─── Supplied text

Phylogenetics (a,c) and subclonal composition (b) of primary cancers. Copyright Nature Medicine (2015) 21; 751–759. doi:10.1038/nm.3886.
By David Wedge
Cancers are composed of a mixture of different cells, which continue to evolve over time allowing them to evade therapy and to spread to other parts of the body. These mixtures of cells and tumour evolution are described in previous posts. However, identifying these different cells within a tumour is difficult and we have recently launched a public Challenge project to improve the methods used to analyse tumour cells.
The Somatic Mutation Calling – Tumour Evolution and Heterogeneity (SMC-HET) DREAM Challenge is a crowdsourcing competition that will help us optimise the discovery of genetically distinct groups of cells within cancers. These different cells can respond differently to treatment and have different risks of spreading. Better analysis methods for tumour DNA sequences could therefore help improve cancer diagnosis and treatment.

──────
─── Records supplied

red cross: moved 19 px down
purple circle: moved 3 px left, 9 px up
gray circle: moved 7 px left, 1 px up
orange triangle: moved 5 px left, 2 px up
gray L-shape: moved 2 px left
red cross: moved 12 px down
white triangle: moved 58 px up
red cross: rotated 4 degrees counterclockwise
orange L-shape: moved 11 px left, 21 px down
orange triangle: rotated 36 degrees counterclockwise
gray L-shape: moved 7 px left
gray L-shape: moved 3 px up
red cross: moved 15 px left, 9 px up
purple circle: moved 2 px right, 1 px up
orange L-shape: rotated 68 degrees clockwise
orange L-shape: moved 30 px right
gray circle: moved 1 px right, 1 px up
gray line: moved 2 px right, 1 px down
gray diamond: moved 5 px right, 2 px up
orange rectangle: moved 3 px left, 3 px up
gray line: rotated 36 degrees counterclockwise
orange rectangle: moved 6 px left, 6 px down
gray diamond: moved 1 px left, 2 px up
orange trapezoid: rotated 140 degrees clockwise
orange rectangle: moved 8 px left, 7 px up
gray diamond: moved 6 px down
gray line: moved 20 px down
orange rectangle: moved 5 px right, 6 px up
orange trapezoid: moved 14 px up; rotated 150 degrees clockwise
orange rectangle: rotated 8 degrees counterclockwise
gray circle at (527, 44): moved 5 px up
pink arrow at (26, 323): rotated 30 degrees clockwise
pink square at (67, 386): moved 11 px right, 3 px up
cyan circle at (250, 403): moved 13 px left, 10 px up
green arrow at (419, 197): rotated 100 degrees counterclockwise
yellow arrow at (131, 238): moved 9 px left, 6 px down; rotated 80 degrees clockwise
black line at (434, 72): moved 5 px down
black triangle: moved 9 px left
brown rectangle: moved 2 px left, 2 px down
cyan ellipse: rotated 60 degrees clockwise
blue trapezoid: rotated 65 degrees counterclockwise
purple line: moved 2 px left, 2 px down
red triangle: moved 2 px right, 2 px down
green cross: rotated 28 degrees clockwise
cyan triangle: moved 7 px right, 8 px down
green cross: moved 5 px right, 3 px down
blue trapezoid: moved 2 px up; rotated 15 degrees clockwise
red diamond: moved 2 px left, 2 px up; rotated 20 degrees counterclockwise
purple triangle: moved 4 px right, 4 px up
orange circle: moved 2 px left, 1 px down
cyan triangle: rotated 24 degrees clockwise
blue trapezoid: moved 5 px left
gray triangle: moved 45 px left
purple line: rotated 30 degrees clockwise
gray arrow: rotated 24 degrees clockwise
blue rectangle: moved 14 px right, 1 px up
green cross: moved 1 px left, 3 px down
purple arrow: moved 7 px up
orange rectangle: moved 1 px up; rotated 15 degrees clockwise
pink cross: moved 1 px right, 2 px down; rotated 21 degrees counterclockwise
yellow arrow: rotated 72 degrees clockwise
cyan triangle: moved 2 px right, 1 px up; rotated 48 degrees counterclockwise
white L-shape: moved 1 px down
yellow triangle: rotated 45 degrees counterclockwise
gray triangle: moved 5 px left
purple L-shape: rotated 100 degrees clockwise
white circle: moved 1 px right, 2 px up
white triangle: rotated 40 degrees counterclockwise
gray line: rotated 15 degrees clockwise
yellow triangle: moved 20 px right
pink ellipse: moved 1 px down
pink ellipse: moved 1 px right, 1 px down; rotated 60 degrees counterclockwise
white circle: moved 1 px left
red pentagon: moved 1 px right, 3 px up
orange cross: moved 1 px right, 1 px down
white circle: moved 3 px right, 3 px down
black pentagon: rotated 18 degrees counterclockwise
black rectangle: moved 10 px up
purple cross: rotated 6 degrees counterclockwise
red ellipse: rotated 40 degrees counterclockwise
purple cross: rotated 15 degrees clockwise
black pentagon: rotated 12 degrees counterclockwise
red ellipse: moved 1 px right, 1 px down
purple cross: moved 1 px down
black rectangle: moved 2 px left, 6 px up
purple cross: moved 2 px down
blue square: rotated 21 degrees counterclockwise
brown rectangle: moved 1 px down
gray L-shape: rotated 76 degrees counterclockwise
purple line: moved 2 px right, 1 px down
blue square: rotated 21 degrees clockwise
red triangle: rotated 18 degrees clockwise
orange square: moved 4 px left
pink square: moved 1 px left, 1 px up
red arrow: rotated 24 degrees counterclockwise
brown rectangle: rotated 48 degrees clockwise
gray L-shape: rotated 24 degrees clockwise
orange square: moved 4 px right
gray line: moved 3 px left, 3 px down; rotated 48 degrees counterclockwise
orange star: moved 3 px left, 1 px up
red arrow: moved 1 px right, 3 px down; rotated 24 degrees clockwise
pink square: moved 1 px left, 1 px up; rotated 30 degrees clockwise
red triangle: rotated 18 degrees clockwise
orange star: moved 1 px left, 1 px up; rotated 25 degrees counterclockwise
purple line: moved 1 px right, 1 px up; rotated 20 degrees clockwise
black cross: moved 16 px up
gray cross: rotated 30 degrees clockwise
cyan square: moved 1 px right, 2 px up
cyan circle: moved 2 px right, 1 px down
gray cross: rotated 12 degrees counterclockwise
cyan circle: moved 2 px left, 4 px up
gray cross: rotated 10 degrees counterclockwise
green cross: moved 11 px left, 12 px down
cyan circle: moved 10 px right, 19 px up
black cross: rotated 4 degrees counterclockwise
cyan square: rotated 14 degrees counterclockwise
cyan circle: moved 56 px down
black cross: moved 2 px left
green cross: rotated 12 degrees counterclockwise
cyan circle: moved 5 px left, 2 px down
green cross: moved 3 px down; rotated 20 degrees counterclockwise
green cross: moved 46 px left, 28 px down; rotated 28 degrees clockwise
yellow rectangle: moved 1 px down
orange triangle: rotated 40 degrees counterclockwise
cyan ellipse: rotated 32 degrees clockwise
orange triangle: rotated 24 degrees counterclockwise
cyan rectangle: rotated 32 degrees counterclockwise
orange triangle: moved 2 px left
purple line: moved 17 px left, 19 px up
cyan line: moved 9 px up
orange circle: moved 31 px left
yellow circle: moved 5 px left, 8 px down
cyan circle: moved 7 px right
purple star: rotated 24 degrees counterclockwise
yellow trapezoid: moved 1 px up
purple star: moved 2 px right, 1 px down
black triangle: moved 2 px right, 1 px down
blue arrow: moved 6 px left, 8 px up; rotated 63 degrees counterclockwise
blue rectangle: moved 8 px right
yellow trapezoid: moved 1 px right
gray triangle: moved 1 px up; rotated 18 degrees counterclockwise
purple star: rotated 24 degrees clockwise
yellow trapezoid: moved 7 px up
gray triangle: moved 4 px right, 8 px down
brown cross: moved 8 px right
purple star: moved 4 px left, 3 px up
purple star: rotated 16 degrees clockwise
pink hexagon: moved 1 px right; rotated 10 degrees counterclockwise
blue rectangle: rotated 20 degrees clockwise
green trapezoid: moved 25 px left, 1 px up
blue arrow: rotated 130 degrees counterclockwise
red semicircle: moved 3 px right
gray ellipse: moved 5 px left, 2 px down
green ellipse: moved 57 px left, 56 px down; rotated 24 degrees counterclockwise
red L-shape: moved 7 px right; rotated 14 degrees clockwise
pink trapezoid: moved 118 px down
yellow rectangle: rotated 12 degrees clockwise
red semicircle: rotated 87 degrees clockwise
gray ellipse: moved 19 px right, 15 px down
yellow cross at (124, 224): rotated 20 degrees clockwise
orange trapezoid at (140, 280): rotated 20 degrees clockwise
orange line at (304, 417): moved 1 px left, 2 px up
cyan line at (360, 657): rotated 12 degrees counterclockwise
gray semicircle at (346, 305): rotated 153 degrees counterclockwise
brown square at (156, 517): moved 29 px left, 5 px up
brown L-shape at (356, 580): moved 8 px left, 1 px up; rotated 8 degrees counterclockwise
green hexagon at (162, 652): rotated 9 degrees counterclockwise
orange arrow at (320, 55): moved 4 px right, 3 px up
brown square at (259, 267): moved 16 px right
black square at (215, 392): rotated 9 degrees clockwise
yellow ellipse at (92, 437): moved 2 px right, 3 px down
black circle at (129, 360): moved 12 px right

──────

Task prompt: In the post on the SMC-HET DREAM Challenge, what kind of competition is the challenge described as?

Task answer: A crowdsourcing competition.